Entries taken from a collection
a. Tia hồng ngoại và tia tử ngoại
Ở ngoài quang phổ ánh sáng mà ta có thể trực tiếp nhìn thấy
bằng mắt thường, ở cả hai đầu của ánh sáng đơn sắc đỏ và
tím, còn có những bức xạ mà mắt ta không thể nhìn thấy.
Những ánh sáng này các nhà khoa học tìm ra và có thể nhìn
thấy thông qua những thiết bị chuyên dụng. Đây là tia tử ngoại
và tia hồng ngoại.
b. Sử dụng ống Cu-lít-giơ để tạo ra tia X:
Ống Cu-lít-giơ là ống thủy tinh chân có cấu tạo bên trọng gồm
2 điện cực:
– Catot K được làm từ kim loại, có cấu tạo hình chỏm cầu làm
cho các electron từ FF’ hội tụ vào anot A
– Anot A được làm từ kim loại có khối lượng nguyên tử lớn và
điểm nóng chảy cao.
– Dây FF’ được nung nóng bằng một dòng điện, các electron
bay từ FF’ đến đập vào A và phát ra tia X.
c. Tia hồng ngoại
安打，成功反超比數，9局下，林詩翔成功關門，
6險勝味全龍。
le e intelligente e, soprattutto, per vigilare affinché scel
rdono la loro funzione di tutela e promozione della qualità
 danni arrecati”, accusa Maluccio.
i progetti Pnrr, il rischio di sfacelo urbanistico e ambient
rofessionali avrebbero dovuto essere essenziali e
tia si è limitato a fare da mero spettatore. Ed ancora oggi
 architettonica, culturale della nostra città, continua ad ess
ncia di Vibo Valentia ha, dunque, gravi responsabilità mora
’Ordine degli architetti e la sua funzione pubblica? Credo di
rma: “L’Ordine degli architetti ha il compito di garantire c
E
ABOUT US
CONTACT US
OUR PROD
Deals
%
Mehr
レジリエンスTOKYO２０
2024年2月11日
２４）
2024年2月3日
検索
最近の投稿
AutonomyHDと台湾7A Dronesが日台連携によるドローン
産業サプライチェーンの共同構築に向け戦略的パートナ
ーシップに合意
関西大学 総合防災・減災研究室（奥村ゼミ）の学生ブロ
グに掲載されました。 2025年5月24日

** Activity **
Above are the records; copy exactly the lines from the line with "安打，成功反超比數，9局下，林詩翔成功關門，" through the line with "レジリエンスTOKYO２０", both included.

** Solved exercise **
安打，成功反超比數，9局下，林詩翔成功關門，
6險勝味全龍。
le e intelligente e, soprattutto, per vigilare affinché scel
rdono la loro funzione di tutela e promozione della qualità
 danni arrecati”, accusa Maluccio.
i progetti Pnrr, il rischio di sfacelo urbanistico e ambient
rofessionali avrebbero dovuto essere essenziali e
tia si è limitato a fare da mero spettatore. Ed ancora oggi
 architettonica, culturale della nostra città, continua ad ess
ncia di Vibo Valentia ha, dunque, gravi responsabilità mora
’Ordine degli architetti e la sua funzione pubblica? Credo di
rma: “L’Ordine degli architetti ha il compito di garantire c
E
ABOUT US
CONTACT US
OUR PROD
Deals
%
Mehr
レジリエンスTOKYO２０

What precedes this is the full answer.